The Outlook tools let you use information from Outlook directly in a MindManager map, so you can synchronise tasks or calendar appointments into the map you're using to organise what you're working on or use a dashboard that summarises Outlook for you; this has presets like this week's tasks, today's appointments and newly-added contacts or you can write your own queries to retrieve matching emails and other items. How well this works depends on whether the items you want to link are easy to build the right query for, but it's a useful approach. The MindManager Explorer for SharePoint extension lets you create dashboard views of SharePoint 2007 or 2010 libraries in much the same way, so you can organise the documents you need to look at and work on visually, in a map you can also use to navigate through the live documents - not just a list of the names.

Mind Manager and Outlook Use a query to add information directly from Outlook to a mind map

There's also a Gantt chart view that you can turn on and off, so you can use maps not just for brainstorming but for organising and tracking projects (including information synced from Outlook) - or you can export the data from the map to Microsoft Project and work with it there.

You can share maps from MindManager through its own Catalyst cloud service for sharing and collaborating on maps, but the reason for putting information in a map rather than a more familiar document type is usually that it's complicated.
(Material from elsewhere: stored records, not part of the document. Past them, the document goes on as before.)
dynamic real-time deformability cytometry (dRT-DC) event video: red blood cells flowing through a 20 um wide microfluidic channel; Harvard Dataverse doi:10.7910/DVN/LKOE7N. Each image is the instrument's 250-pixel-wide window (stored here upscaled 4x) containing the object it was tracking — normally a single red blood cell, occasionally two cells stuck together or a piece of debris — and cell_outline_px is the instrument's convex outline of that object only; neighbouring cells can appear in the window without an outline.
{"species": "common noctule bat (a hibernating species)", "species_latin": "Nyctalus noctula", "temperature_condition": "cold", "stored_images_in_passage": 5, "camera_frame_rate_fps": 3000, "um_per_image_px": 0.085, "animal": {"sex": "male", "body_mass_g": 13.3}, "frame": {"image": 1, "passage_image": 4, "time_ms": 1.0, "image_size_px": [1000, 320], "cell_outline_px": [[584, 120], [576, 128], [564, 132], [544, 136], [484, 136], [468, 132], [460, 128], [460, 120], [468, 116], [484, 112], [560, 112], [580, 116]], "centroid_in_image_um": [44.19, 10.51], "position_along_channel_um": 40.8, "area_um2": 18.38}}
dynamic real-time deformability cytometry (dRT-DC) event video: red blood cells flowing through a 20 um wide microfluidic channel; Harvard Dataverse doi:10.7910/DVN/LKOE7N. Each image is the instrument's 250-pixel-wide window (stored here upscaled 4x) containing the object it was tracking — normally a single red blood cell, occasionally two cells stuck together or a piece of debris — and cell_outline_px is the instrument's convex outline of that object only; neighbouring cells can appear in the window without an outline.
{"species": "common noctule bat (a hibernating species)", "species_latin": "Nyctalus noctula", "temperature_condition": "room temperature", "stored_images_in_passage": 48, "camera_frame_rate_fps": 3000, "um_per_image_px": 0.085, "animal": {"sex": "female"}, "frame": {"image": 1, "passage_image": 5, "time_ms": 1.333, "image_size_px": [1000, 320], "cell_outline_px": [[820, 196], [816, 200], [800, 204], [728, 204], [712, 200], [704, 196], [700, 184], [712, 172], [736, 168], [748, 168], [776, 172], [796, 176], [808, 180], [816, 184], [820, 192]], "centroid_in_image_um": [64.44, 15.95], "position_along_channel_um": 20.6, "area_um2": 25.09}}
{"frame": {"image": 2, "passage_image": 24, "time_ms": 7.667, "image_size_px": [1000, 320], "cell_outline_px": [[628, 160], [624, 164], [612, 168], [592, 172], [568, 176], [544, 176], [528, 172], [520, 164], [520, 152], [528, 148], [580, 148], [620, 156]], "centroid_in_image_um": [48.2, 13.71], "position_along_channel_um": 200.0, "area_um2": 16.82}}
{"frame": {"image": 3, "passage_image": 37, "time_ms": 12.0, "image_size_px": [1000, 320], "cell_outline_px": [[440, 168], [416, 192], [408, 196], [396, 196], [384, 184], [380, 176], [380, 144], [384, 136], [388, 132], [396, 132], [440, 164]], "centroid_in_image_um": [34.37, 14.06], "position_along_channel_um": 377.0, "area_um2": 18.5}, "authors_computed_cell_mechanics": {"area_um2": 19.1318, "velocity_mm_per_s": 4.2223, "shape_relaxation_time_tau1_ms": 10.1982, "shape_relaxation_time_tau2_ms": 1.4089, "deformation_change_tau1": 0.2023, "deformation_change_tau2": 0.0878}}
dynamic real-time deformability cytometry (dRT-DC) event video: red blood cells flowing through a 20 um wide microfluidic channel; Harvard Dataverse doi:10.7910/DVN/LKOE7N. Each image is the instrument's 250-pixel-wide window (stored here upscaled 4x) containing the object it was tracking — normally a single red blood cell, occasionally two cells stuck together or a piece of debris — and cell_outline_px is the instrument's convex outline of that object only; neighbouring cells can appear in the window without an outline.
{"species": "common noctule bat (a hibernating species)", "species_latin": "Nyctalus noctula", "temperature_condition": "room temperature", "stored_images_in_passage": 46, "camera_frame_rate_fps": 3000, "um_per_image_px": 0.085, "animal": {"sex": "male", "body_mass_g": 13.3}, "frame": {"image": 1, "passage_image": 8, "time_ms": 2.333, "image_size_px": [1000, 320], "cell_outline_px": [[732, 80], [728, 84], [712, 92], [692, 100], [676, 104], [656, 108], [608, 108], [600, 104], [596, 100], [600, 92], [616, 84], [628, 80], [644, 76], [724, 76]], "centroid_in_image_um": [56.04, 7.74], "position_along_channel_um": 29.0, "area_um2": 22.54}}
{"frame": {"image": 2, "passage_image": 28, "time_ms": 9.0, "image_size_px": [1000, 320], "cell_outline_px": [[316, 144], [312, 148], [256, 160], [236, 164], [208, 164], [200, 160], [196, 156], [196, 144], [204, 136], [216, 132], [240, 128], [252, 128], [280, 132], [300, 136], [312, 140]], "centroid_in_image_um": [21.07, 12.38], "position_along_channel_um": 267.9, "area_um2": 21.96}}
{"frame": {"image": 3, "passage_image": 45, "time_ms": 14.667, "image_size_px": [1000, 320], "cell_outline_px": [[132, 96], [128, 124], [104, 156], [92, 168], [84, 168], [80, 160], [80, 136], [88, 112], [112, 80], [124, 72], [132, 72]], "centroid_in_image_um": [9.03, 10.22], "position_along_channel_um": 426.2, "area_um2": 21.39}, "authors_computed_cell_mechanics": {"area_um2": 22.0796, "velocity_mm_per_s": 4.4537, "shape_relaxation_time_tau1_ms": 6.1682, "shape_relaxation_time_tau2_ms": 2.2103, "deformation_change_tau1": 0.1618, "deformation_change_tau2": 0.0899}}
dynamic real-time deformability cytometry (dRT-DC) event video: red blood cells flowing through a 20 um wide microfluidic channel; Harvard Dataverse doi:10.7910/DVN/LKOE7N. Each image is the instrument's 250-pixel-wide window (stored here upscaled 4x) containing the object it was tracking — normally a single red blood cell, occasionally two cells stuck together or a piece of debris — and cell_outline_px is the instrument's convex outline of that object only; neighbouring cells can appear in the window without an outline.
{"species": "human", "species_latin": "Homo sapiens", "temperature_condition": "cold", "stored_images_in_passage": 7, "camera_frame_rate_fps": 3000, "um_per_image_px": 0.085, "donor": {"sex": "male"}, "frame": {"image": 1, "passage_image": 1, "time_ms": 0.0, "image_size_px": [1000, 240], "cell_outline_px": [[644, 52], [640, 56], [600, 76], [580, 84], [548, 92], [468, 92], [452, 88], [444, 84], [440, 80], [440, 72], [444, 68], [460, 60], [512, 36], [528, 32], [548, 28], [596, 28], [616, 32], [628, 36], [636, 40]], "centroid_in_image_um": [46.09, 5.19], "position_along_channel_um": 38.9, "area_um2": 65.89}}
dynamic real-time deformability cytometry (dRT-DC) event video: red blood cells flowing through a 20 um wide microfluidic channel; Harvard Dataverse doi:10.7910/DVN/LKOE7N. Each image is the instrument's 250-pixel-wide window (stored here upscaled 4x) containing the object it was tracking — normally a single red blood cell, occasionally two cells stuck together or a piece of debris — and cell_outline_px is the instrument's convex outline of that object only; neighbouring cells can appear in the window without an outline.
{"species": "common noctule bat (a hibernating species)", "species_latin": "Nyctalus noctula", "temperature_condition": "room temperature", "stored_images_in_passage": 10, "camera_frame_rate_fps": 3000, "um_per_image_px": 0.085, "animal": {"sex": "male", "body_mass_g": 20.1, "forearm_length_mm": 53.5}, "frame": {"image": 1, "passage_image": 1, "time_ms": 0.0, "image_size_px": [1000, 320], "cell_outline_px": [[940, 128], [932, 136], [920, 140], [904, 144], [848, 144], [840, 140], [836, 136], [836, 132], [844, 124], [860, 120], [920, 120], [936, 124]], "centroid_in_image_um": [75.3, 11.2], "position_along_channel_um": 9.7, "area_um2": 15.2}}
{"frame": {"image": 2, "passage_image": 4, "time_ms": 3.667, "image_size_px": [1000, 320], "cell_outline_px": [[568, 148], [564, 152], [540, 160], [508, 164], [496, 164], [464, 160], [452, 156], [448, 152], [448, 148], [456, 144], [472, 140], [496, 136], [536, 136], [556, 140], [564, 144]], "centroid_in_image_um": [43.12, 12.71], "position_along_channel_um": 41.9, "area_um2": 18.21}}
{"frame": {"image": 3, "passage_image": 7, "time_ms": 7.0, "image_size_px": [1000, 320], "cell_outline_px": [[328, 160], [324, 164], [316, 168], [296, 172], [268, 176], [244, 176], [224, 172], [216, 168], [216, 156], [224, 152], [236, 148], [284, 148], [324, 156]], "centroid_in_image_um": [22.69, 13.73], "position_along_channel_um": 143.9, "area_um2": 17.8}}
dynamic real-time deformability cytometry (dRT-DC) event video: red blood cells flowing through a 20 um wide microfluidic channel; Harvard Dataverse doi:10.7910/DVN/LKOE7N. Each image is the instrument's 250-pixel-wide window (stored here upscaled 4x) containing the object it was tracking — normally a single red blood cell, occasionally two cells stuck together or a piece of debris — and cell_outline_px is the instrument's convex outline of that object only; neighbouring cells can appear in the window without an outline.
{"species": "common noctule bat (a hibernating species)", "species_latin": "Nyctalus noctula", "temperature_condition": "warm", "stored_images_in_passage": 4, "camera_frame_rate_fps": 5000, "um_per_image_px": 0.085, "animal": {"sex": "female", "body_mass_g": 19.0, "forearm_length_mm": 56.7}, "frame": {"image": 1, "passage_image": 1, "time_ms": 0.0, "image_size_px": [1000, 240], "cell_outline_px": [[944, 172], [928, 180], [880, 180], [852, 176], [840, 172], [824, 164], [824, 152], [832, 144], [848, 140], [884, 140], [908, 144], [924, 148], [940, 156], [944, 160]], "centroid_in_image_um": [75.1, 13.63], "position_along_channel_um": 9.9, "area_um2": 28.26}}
You can present selected areas of a map as an interactive slide show within MindManager or you can export the map to PowerPoint. The export lets you break the branches and topics of your map into separate slides in the order you want, which means you can brainstorm a presentation in MindManager and then use the export to create slides ready for format in PowerPoint. Also new in this version is WYSIWYG printing, for both maps and the slides you export them as.

Mind mapping might never become as commonplace as creating slides in PowerPoint or tasks in Outlook but making MindManager so much more like a Microsoft Office app will make it more approachable and being able to move information between maps and standard Office documents makes it a much more valuable tool because you can take the results of planning and brainstorming sessions and turn them into the first stage of a project. There's a free 30-day trial to help you find out if mind mapping is a useful addition to the way you work.